● ABOUT THIS TASK
Both the line with "thumb tip: (915, 635)" and the line with "index pip: (1238, 537)" in the records below must appear in the output, along with every line between them, exactly and with nothing added.

[Per-instance keypoint data]
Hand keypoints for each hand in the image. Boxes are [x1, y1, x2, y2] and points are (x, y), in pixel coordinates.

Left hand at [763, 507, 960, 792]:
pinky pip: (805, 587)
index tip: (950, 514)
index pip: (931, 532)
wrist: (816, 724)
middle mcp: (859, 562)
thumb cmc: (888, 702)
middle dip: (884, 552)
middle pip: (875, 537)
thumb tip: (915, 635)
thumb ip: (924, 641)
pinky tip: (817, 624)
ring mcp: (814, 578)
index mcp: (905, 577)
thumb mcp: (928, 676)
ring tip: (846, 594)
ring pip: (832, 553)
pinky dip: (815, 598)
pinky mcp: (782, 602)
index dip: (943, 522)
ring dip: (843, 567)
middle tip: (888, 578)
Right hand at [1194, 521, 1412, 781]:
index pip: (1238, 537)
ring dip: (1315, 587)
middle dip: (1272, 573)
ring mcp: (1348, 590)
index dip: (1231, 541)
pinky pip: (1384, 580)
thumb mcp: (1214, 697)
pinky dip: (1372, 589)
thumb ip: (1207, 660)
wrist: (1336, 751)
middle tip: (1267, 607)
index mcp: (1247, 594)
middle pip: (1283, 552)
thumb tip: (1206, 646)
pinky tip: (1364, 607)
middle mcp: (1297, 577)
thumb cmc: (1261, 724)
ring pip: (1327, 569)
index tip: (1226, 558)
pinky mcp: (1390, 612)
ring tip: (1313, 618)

● EXERCISE RESPONSE
thumb tip: (915, 635)
thumb ip: (924, 641)
pinky tip: (817, 624)
ring mcp: (814, 578)
index mcp: (905, 577)
thumb mcp: (928, 676)
ring tip: (846, 594)
ring pip: (832, 553)
pinky dip: (815, 598)
pinky mcp: (782, 602)
index dip: (943, 522)
ring dip: (843, 567)
middle tip: (888, 578)
Right hand at [1194, 521, 1412, 781]:
index pip: (1238, 537)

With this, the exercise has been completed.